Ningsih dan Wiranti pun hanya bisa geleng-geleng kepala. Putri mereka sudah dewasa bahkan sudah ada yang menikah dan punya anak juga tapi mereka berdua masih sering mengusil satu sama lain.
" Wi, aku pergi ya."Pamit Ningsih, Wiranti pun mengangguk kepalanya. Namun sebelum wanita itu benar-benar menjauh langkahnya dia urungkan, karena panggilan adik iparnya.
" Mbak," panggilan pamannya Sena.
" Ya." Jawab Ningsih seraya menoleh kepada adik suaminya itu.
"Jika pada akhirnya mereka harus kembali, jangan menghalanginya takutnya sena_"
" Aku tahu, apa yang harus aku lakukan! Se-marah nya aku kepada pemuda itu, aku tidak akan menolak jodohnya." Ucapannya. Papanya Della pun mengangguk paham.
" Hati-hati." Giliran Ningsih yang mengangguk, sebelum wanita itu mengikuti langkah anak dan cucunya.
Ningsih duduk di jok belakang bersama Sena, sementara Daffa Duduk di pangkuan Sena dan bersandar padanya.
Selama perjalanan ke bandara, Daffa terus mengajak Sena bercerita, wanita itupun dengan Sena hati mendengar serta menjawab pertanyaan Daffa.
Tak sampai satu jam mereka tiba di bandara. Melakukan prosedur dengan sebagaimana mestinya, kemudian menunggu sejenak di ruangan tunggu, hingga tiba saatnya mereka masuk kedalam pesawat, sesuai pemberitahuan keberangkatan.

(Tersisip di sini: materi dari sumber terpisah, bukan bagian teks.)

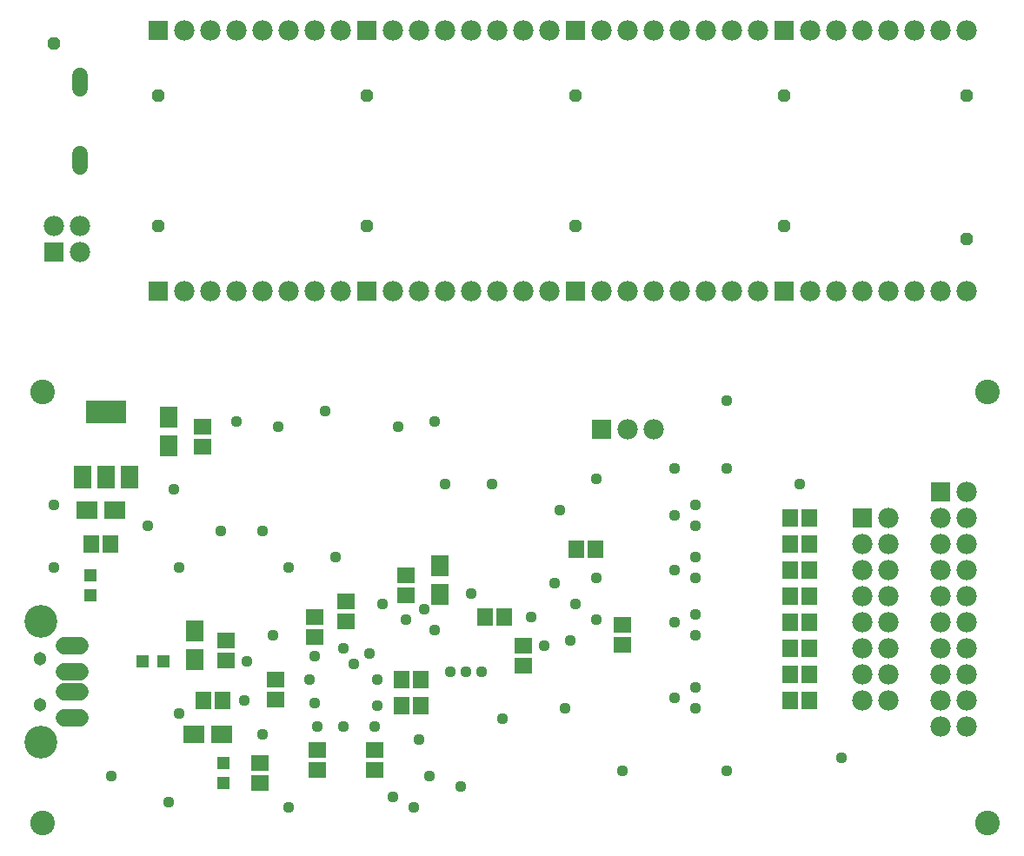
<source format=gbs>
G75*
%MOIN*%
%OFA0B0*%
%FSLAX25Y25*%
%IPPOS*%
%LPD*%
%AMOC8*
5,1,8,0,0,1.08239X$1,22.5*
%
%ADD10R,0.06706X0.05918*%
%ADD11R,0.05918X0.06706*%
%ADD12R,0.08477X0.06706*%
%ADD13R,0.06706X0.08477*%
%ADD14C,0.06737*%
%ADD15C,0.12611*%
%ADD16C,0.05131*%
%ADD17R,0.07800X0.07800*%
%ADD18C,0.07800*%
%ADD19R,0.04737X0.04737*%
%ADD20R,0.06706X0.08674*%
%ADD21R,0.15761X0.08674*%
%ADD22C,0.09461*%
%ADD23C,0.06000*%
%ADD24C,0.04369*%
%ADD25OC8,0.04762*%
D10*
X0142479Y0083260D03*
X0142479Y0090740D03*
X0161479Y0075740D03*
X0161479Y0068260D03*
X0177479Y0048740D03*
X0177479Y0041260D03*
X0199479Y0041260D03*
X0199479Y0048740D03*
X0155479Y0043740D03*
X0155479Y0036260D03*
X0176479Y0092260D03*
X0176479Y0099740D03*
X0188479Y0098260D03*
X0188479Y0105740D03*
X0211479Y0108260D03*
X0211479Y0115740D03*
X0256479Y0088740D03*
X0256479Y0081260D03*
X0294479Y0089260D03*
X0294479Y0096740D03*
X0133479Y0165260D03*
X0133479Y0172740D03*
D11*
X0098219Y0128000D03*
X0090739Y0128000D03*
X0133739Y0068000D03*
X0141219Y0068000D03*
X0209739Y0066000D03*
X0217219Y0066000D03*
X0217219Y0076000D03*
X0209739Y0076000D03*
X0241739Y0100000D03*
X0249219Y0100000D03*
X0276739Y0126000D03*
X0284219Y0126000D03*
X0358739Y0128000D03*
X0366219Y0128000D03*
X0366219Y0138000D03*
X0358739Y0138000D03*
X0358739Y0118000D03*
X0366219Y0118000D03*
X0366219Y0108000D03*
X0358739Y0108000D03*
X0358739Y0098000D03*
X0366219Y0098000D03*
X0366219Y0088000D03*
X0358739Y0088000D03*
X0358739Y0078000D03*
X0366219Y0078000D03*
X0366219Y0068000D03*
X0358739Y0068000D03*
D12*
X0140892Y0055000D03*
X0130065Y0055000D03*
X0099892Y0141000D03*
X0089065Y0141000D03*
D13*
X0120479Y0165587D03*
X0120479Y0176413D03*
X0224479Y0119413D03*
X0224479Y0108587D03*
X0130479Y0094413D03*
X0130479Y0083587D03*
D14*
X0086471Y0078937D02*
X0080534Y0078937D01*
X0080534Y0071063D02*
X0086471Y0071063D01*
X0086471Y0061220D02*
X0080534Y0061220D01*
X0080534Y0088780D02*
X0086471Y0088780D01*
D15*
X0071479Y0098031D03*
X0071479Y0051969D03*
D16*
X0071085Y0066142D03*
X0071085Y0083858D03*
D17*
X0116479Y0225000D03*
X0076479Y0240000D03*
X0116479Y0325000D03*
X0196479Y0325000D03*
X0276479Y0325000D03*
X0356479Y0325000D03*
X0356479Y0225000D03*
X0286479Y0172000D03*
X0276479Y0225000D03*
X0196479Y0225000D03*
X0386479Y0138000D03*
X0416479Y0148000D03*
D18*
X0426479Y0148000D03*
X0426479Y0138000D03*
X0426479Y0128000D03*
X0416479Y0128000D03*
X0416479Y0138000D03*
X0396479Y0138000D03*
X0396479Y0128000D03*
X0386479Y0128000D03*
X0386479Y0118000D03*
X0396479Y0118000D03*
X0396479Y0108000D03*
X0386479Y0108000D03*
X0386479Y0098000D03*
X0396479Y0098000D03*
X0396479Y0088000D03*
X0386479Y0088000D03*
X0386479Y0078000D03*
X0396479Y0078000D03*
X0396479Y0068000D03*
X0386479Y0068000D03*
X0416479Y0068000D03*
X0426479Y0068000D03*
X0426479Y0078000D03*
X0416479Y0078000D03*
X0416479Y0088000D03*
X0426479Y0088000D03*
X0426479Y0098000D03*
X0416479Y0098000D03*
X0416479Y0108000D03*
X0426479Y0108000D03*
X0426479Y0118000D03*
X0416479Y0118000D03*
X0416479Y0058000D03*
X0426479Y0058000D03*
X0306479Y0172000D03*
X0296479Y0172000D03*
X0296479Y0225000D03*
X0286479Y0225000D03*
X0306479Y0225000D03*
X0316479Y0225000D03*
X0326479Y0225000D03*
X0336479Y0225000D03*
X0346479Y0225000D03*
X0366479Y0225000D03*
X0376479Y0225000D03*
X0386479Y0225000D03*
X0396479Y0225000D03*
X0406479Y0225000D03*
X0416479Y0225000D03*
X0426479Y0225000D03*
X0426479Y0325000D03*
X0416479Y0325000D03*
X0406479Y0325000D03*
X0396479Y0325000D03*
X0386479Y0325000D03*
X0376479Y0325000D03*
X0366479Y0325000D03*
X0346479Y0325000D03*
X0336479Y0325000D03*
X0326479Y0325000D03*
X0316479Y0325000D03*
X0306479Y0325000D03*
X0296479Y0325000D03*
X0286479Y0325000D03*
X0266479Y0325000D03*
X0256479Y0325000D03*
X0246479Y0325000D03*
X0236479Y0325000D03*
X0226479Y0325000D03*
X0216479Y0325000D03*
X0206479Y0325000D03*
X0186479Y0325000D03*
X0176479Y0325000D03*
X0166479Y0325000D03*
X0156479Y0325000D03*
X0146479Y0325000D03*
X0136479Y0325000D03*
X0126479Y0325000D03*
X0086479Y0250000D03*
X0086479Y0240000D03*
X0076479Y0250000D03*
X0126479Y0225000D03*
X0136479Y0225000D03*
X0146479Y0225000D03*
X0156479Y0225000D03*
X0166479Y0225000D03*
X0176479Y0225000D03*
X0186479Y0225000D03*
X0206479Y0225000D03*
X0216479Y0225000D03*
X0226479Y0225000D03*
X0236479Y0225000D03*
X0246479Y0225000D03*
X0256479Y0225000D03*
X0266479Y0225000D03*
D19*
X0090479Y0115937D03*
X0090479Y0108063D03*
X0110542Y0083000D03*
X0118416Y0083000D03*
X0141479Y0043937D03*
X0141479Y0036063D03*
D20*
X0105534Y0153598D03*
X0096479Y0153598D03*
X0087424Y0153598D03*
D21*
X0096479Y0178402D03*
D22*
X0072227Y0020748D03*
X0072227Y0186102D03*
X0434431Y0186102D03*
X0434431Y0020748D03*
D23*
X0086479Y0272400D02*
X0086479Y0277600D01*
X0086479Y0302400D02*
X0086479Y0307600D01*
D24*
X0180479Y0179000D03*
X0162479Y0173000D03*
X0146479Y0175000D03*
X0122479Y0149000D03*
X0112479Y0135000D03*
X0124479Y0119000D03*
X0140479Y0133000D03*
X0156479Y0133000D03*
X0166479Y0119000D03*
X0184479Y0123000D03*
X0202479Y0105000D03*
X0211479Y0099000D03*
X0218479Y0103000D03*
X0222479Y0095000D03*
X0228479Y0079000D03*
X0234479Y0079000D03*
X0240479Y0079000D03*
X0248479Y0061000D03*
X0272479Y0065000D03*
X0264479Y0089000D03*
X0274479Y0091000D03*
X0284479Y0099000D03*
X0276479Y0105000D03*
X0268479Y0113000D03*
X0259479Y0100000D03*
X0236479Y0109000D03*
X0197479Y0086000D03*
X0191479Y0082000D03*
X0187479Y0088000D03*
X0176479Y0085000D03*
X0174479Y0076000D03*
X0176479Y0067000D03*
X0177479Y0058000D03*
X0187479Y0058000D03*
X0199479Y0058000D03*
X0200479Y0066000D03*
X0200479Y0076000D03*
X0216479Y0053000D03*
X0220479Y0039000D03*
X0232479Y0035000D03*
X0214479Y0027000D03*
X0206479Y0031000D03*
X0166479Y0027000D03*
X0156479Y0055000D03*
X0149479Y0068000D03*
X0150479Y0083000D03*
X0160479Y0093000D03*
X0124479Y0063000D03*
X0098479Y0039000D03*
X0120479Y0029000D03*
X0076479Y0119000D03*
X0076479Y0143000D03*
X0208479Y0173000D03*
X0222479Y0175000D03*
X0226479Y0151000D03*
X0244479Y0151000D03*
X0270479Y0141000D03*
X0284479Y0153000D03*
X0314479Y0157000D03*
X0334479Y0157000D03*
X0322479Y0143000D03*
X0314479Y0139000D03*
X0322479Y0135000D03*
X0322479Y0123000D03*
X0314479Y0118000D03*
X0322479Y0115000D03*
X0322479Y0101000D03*
X0314479Y0098000D03*
X0322479Y0093000D03*
X0322479Y0073000D03*
X0314479Y0069000D03*
X0322479Y0065000D03*
X0334479Y0041000D03*
X0294479Y0041000D03*
X0378479Y0046000D03*
X0284479Y0115000D03*
X0362479Y0151000D03*
X0334479Y0183000D03*
D25*
X0356479Y0250000D03*
X0356479Y0300000D03*
X0426479Y0300000D03*
X0426479Y0245000D03*
X0276479Y0250000D03*
X0276479Y0300000D03*
X0196479Y0300000D03*
X0196479Y0250000D03*
X0116479Y0250000D03*
X0116479Y0300000D03*
X0076479Y0320000D03*
M02*

</source>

" Mama senang akhirnya kamu bisa berkerja disini, ucap Ningsih." Sena pun hanya tersenyum mengangguk. Karena wanita itu sudah cerita kepada Ningsih, jika dia akan berkerja di Jakarta. " Mama terus berdoa, siang dan malam berharap suatu saat kamu bisa berkerja disini, mama bisa melihat kamu berangkat kerja, sama seperti kamu berangkat sekolah waktu itu. Dan akhirnya Tuhan mengabulkan doa mama." Ucap wanita paruh baya itu lagi, namun Sena hanya membalasnya dengan senyuman.
Kini sena mengerti, kenapa semua jalan kepulangannya di permudah, karena ada sosok wanita yang begitu berarti di hidungnya, tak henti-hentinya menginginkan itu.
Tak terasa pesawat yang membawa mereka dari Riau ke Jakarta telah mendarat di bandara. Sena melihat kearah Daffa, putranya itu tertidur dengan nyenyak.
" Dia selalu seperti ini." Ucap Ningsih memberi tahu kebiasaan cucunya itu.
" Lalu bagaimana mama membawanya turun?" Tanya Sena, karena dia tahu mamanya itu sering pulang pergi Riau dengan putranya itu.
" Dulu sih, mama gendong! Tapi karena dia semakin besar, mama terpaksa membangunkannya." Jawab Ningsih.
" Ya udah mama bawah tas Sena! Biar Sena yang gendong Daffa."
" Tapi_"
" Nggak papa mah, Sena bisa kok." Ucapnya meyakinkan sang mama, wanita itupun turun dari pesawat sambil menggendong Daffa walaupun dia terlihat kesusahan, namun Sena tetap memastikan putranya tidak terganggu.
Melihat hal itu, Ningsih begitu bahagia, karena Sena mau menunjukkan rasa sayang kepada Daffa. Walaupun terlambat, setidaknya itu lebih baik dari pada tidak sama sekali.